Étienne Gailly

Medal record

Men's athletics

Representing Belgium

Olympic Games

= Étienne Gailly =

Étienne Gailly (/fr/; 26 November 1922, Beringen – 3 November 1971, Genval) was a Belgian soldier and Olympic athlete who competed mainly in the Marathon.

==Career==
Étienne Gailly was a Belgian who served as a paratrooper during World War II. Towards the end of the War, as he participated in the liberation of his home country in late 1944, Gailly was profoundly moved by the devastation to his home. He vowed that he would win an Olympic gold medal or drop trying.

He was a club runner, wearing the colors of London's Belgrave Harriers. After the war he continued running. His results after the war were moderately good but not threatening to the world leaders. In 1948, he was not rated as a serious contender for the Olympic marathon, held in London.

In his first full marathon run, in very hot conditions Gailly took the race out hard. Inexperienced at this distance, and underestimating the dehydrating effect of the severe and unusual heat and humidity, he opened up a lead of over half a minute at the course midpoint. On two occasions he beat back challenges, first from Korean Choi and then from Argentinian Cabrera. It seemed he might win, although by this point his lead was dwindling and his pace was slowing.

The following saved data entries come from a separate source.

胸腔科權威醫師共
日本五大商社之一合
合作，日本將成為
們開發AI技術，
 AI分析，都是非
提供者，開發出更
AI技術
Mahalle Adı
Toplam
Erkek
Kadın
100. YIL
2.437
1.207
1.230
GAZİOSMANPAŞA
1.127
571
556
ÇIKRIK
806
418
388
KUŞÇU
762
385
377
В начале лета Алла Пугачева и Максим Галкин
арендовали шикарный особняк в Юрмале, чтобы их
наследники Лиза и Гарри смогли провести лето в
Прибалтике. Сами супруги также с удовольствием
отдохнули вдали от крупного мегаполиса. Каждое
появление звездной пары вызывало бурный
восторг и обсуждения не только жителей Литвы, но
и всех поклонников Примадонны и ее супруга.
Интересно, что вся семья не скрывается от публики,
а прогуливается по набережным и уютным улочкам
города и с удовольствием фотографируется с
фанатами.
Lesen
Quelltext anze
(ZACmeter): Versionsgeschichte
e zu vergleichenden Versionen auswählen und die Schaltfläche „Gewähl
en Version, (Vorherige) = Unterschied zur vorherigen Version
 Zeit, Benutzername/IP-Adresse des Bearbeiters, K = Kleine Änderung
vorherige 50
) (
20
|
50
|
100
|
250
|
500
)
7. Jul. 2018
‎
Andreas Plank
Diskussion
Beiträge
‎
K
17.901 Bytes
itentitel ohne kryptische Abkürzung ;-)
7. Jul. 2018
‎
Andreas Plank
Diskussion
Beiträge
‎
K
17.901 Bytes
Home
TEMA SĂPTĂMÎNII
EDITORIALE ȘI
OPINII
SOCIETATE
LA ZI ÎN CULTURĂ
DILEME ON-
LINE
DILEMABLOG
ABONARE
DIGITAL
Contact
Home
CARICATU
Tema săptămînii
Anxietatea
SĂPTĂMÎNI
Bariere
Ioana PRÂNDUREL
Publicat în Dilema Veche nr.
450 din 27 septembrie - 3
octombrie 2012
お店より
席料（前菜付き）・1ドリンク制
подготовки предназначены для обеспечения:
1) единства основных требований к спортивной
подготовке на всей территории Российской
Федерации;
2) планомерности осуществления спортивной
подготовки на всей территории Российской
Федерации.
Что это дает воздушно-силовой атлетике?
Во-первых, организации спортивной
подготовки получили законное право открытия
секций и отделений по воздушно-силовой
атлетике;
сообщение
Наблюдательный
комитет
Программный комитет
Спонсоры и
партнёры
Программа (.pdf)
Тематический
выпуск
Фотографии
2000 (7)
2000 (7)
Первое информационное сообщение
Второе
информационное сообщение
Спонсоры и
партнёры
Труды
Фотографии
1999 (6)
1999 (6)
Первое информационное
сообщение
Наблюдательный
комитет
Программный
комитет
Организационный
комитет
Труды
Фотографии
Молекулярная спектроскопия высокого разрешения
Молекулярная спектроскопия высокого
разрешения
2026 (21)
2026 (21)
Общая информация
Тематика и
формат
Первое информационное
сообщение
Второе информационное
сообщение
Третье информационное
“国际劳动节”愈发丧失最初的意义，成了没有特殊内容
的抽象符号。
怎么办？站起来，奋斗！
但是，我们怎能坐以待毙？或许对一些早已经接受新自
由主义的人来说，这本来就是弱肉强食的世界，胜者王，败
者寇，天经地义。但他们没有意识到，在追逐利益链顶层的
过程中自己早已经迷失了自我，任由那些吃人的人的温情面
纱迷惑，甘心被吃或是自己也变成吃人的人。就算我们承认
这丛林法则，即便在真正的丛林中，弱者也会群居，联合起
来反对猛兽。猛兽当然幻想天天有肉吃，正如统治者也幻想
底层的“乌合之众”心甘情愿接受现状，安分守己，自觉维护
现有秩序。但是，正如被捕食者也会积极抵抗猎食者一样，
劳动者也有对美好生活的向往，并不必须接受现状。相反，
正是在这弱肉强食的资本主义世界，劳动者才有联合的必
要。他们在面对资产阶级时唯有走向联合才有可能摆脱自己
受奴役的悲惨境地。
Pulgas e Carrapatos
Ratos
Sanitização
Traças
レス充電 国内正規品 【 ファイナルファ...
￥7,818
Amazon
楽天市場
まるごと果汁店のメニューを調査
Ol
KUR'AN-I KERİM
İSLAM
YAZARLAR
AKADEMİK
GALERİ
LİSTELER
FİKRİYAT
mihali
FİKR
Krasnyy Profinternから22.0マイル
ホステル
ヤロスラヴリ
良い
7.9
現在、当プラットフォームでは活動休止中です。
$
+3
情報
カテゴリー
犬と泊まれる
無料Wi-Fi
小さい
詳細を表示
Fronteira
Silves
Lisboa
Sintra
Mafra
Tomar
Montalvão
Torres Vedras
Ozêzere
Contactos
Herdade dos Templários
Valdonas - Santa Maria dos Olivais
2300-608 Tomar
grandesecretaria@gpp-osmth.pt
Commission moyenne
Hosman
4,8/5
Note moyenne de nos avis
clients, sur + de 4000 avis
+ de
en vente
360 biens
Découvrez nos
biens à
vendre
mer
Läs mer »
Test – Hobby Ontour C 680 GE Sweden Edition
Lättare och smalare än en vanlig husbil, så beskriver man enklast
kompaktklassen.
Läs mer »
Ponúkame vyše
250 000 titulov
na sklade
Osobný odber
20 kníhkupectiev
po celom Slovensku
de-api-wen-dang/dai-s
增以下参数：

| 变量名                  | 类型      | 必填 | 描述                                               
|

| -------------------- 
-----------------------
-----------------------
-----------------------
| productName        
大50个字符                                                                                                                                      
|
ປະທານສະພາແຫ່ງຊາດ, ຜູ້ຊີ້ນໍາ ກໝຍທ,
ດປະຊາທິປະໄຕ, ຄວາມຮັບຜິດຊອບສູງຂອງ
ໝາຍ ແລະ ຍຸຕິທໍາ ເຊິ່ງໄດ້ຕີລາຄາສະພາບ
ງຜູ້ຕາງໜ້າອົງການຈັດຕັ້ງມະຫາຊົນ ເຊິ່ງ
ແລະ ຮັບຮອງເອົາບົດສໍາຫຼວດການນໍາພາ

However, nearing the stadium and the finish, he suddenly ran out of gas. As he faded, Gailly was reeled in by Delfo Cabrera (ARG) and Tom Richards (GBR). Entering the stadium in the lead but stumbling with exhaustion, the crowd roaring encouragement, he was passed by Cabrera during the final lap. He fell and was then passed by Richards. Despite falling again, he dragged himself half-standing over the line. He finished third to a standing ovation. Cabrera finished in 2:34:51.6, Richards in 2:35.07.6, and Gailly in 2:35.33.6.

Gailly was unable to attend the victory ceremony because his efforts put him in hospital.

Gailly contested the 1950 European Championship marathon, but his subsequent career was cut short by an injury sustained during service in the Korean War. During the Battle of Haktang-ni, Gailly stepped on a trip-flare sustaining a minor wound.

== Other ==

Both Étienne and his brother Pierre served during the Korean War as part of the Belgian United Nations Command. Pierre Gailly was killed in action, Étienne seriously wounded.